The pyQuARC tool reads and evaluates metadata records with a focus on the consistency and robustness of the metadata. pyQuARC flags opportunities to improve or add to contextual metadata information in order to help the user connect to relevant data products. pyQuARC also ensures that information common to both the data product and the file-level metadata are consistent and compatible. pyQuARC frees up human evaluators to make more sophisticated assessments such as whether an abstract accurately describes the data and provides the correct contextual information. The base pyQuARC package assesses descriptive metadata used to catalog Earth observation data products and files. As open source software, pyQuARC can be adapted and customized by data providers to allow for quality checks that evolve with their needs, including checking metadata not covered in base package.
Apache License 2.0
19 stars 0 forks source link

QuARC does not pull in current master branch from pyQuARC repo #273

Closed jenny-m-wood closed 1 month ago

jenny-m-wood commented 5 months ago

Describe the bug QuARC does not pull in the current master branch of the pyQuARC repo. It is pulling in an outdated version, so the recommendations do not align.

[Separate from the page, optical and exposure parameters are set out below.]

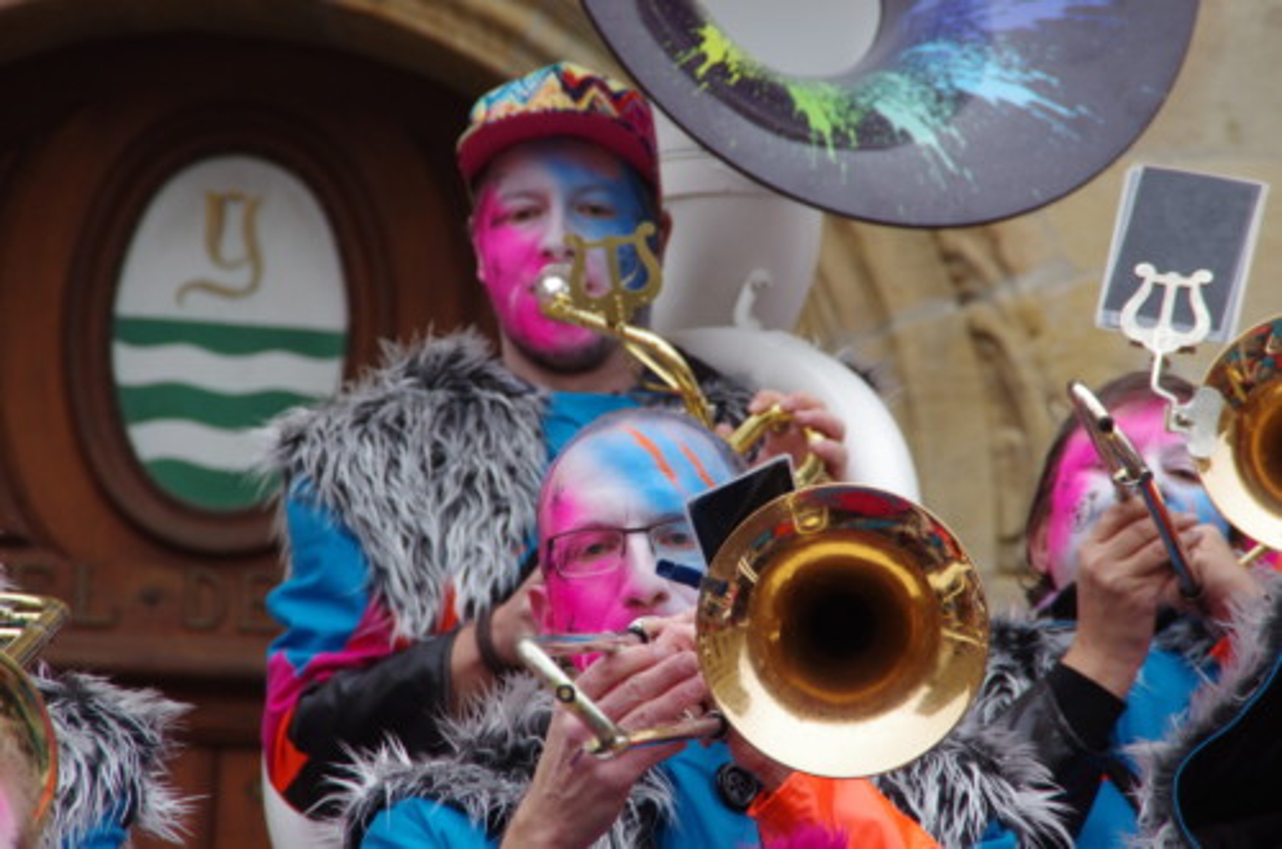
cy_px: 424
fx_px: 10660
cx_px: 641
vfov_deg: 4.6
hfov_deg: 6.9
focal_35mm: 300
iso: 1600
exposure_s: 1/250
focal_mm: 200
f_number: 10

To Reproduce Steps to reproduce the behavior:

  1. Go to QuARC and test using C1577484501-LARC_ASDC (umm-c)
  2. Run pyQuARC master branch on the record above
  3. See the discrepancies between the recommendations that pyQuARC's master branch provides and QuARC provides

Expected behavior Expect the output from pyQuARC's master branch and output from QuARC to be identical.

Additional context When briefly investigated, it seemed like it may be an issue with the Lambda function. An issue in QuARC was created for this in 2023 and may still exist.

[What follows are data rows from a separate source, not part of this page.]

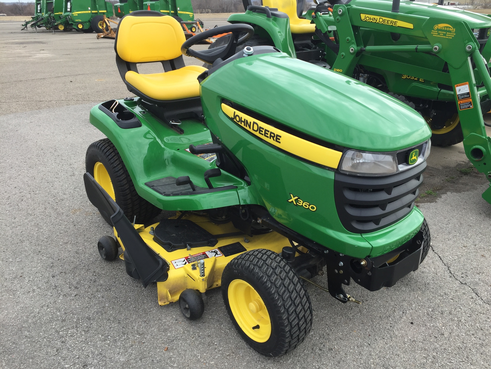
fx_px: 411
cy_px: 184
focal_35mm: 29
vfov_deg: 48.2
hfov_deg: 61.7
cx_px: 246
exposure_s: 1/775
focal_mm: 4.15
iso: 32
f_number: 2.2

jenny-m-wood commented 4 months ago

@xhagrg @slesaad ESDIS is promoting the use of QuARC for new missions such as PACE and NISAR, so please prioritize this ticket during pyQuARC development. Thanks!

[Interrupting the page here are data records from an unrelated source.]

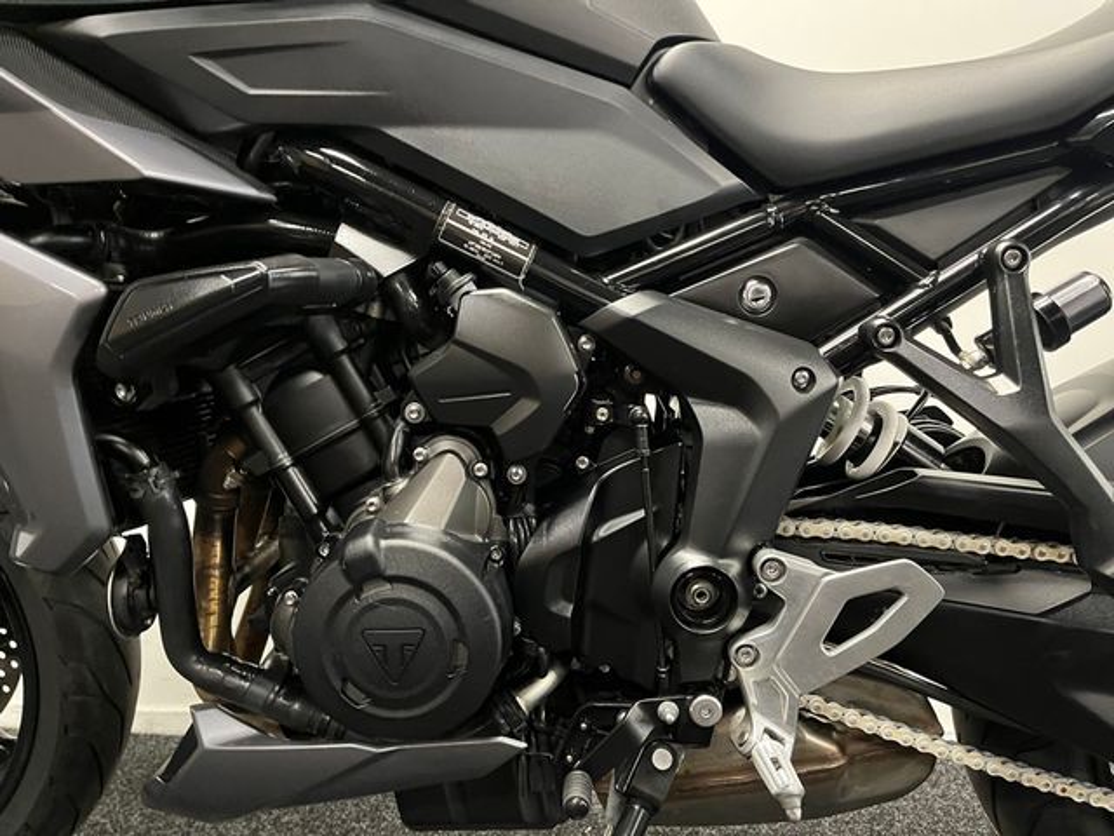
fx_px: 837
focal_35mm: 26
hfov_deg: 67.3
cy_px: 418
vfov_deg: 53.1
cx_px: 557
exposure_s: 1/25
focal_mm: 5.1
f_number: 1.6
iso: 500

jenny-m-wood commented 3 months ago

Alternative example record: C2068391958-LARC_ASDC (format: umm-c)

jenny-m-wood commented 3 months ago

I compared pyQuARC output and QuARC output, and it looks much better! Thank you so much for making those updates @rajeshpandey2053

I did notice that the URL recommendations from pyQuARC were missing from QuARC. When testing on C2103888967-LARC (dif10), this recommendation was provided by pyQuARC: Screenshot 2024-04-03 at 11 43 52 AM

QuARC however did not provide that recommendation, and this error message was shown: Screenshot 2024-04-03 at 11 44 45 AM

I noticed something similar when testing with G1001367981-LARC (echo-g). Any thoughts on why this may be happening or the next steps for resolving?

slesaad commented 3 months ago

@jenny-m-wood @rajeshpandey2053 is working on identifying what's causing it and then fixing it

rajeshpandey2053 commented 3 months ago

Issue

We are running pyQuARC in AWS Lambda functions to build the QuARC API. Lambda only supports a read-only file system. If someone attempts to write something to the Lambda, it throws an error. In our case, pyQuARC uses the urlextract package, which attempts to save some files in local storage for caching purposes, resulting in the error. Initialize function for URLExtract class. Tries to get cached TLDs, if cached file does not exist it will try to download new list from IANA and save it to cache file.

Solution

We need to find an alternative solution to the urlextract package that does not rely on writing to the file system.